My ability to do a backwards pad cross on AM-3P is probably ancient history now. I’ve scarcely even seen a Dance Dance Revolution machine in years. Every now and then one appears in the back of a movie theatre arcade or in a lonely minigolf course lobby. I amuse my girlfriend with the remnants of a skill I had honed through sweat and dedication, a period of tireless work that actually had beefed up my calves and caused me to drop 25 pounds by accident.

My one-time obsession seems ludicrous now, something that had caused me to faint in front of near 20 people and had once given me a minor ankle sprain. I never entered a competition, even at my prime. I wasn’t intimidated by the concept, just wholly disinterested in it. Yes, it was a game of competition and high-scoring, but that wasn’t something to be judged.
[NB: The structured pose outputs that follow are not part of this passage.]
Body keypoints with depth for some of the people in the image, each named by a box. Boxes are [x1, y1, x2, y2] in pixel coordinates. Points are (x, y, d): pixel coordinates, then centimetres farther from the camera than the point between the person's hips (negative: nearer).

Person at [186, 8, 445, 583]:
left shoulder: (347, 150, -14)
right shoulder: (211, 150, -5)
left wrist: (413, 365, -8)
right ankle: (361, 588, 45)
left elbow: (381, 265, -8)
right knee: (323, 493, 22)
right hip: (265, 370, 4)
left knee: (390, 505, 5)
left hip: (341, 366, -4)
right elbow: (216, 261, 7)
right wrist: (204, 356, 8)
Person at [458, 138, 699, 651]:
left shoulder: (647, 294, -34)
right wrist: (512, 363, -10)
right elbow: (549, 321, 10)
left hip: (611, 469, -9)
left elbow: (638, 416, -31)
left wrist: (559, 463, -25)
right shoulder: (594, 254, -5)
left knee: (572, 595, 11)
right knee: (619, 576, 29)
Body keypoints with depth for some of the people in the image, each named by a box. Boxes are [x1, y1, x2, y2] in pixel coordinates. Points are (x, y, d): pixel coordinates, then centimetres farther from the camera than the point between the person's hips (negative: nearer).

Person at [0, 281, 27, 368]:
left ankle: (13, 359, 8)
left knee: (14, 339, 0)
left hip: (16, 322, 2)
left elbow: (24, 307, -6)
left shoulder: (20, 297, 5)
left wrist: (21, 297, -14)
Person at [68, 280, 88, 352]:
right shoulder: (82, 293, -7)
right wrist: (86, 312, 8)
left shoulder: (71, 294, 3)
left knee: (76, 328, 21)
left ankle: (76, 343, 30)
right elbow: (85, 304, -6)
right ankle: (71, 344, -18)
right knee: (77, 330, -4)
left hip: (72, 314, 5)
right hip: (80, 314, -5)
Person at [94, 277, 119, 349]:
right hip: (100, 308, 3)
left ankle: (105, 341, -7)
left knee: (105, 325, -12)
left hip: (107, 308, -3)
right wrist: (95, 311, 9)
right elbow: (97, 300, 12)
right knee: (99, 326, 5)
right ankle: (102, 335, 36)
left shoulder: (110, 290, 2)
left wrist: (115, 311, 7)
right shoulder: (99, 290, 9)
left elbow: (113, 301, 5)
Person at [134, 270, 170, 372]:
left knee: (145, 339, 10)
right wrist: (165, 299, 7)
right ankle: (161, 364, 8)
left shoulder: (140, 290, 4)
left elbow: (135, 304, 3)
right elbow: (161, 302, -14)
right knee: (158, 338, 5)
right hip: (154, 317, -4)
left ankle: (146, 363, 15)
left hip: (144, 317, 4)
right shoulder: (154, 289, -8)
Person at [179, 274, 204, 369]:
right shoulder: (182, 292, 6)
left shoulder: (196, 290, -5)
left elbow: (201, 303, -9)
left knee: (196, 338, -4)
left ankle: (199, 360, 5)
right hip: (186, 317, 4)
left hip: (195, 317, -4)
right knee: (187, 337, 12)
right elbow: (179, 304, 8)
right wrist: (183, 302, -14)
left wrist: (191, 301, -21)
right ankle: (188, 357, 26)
We did it as a silent challenge to each other and because, pointless or not, it was a talent we had crafted.

I imagine exceptional players of any genre, those that practice their techniques in Street Fighter or Halo, battle a slight inclination of shame when discussing their passion with strangers. There is something inherently negative in our culture about becoming good at something not everyone cares about. The tale of one Alyssa comes to mind. No where is it more relevant than in video games, a medium that requires work, effort, and resilience to failure. Games are a hobby that inherently grant the particpant a skill, however marketable, simply by taking part. But, working towards a displayable talent is never wasted time. It’s achievement simply by making you feel as if you’ve achieved. Shame is never a part of it.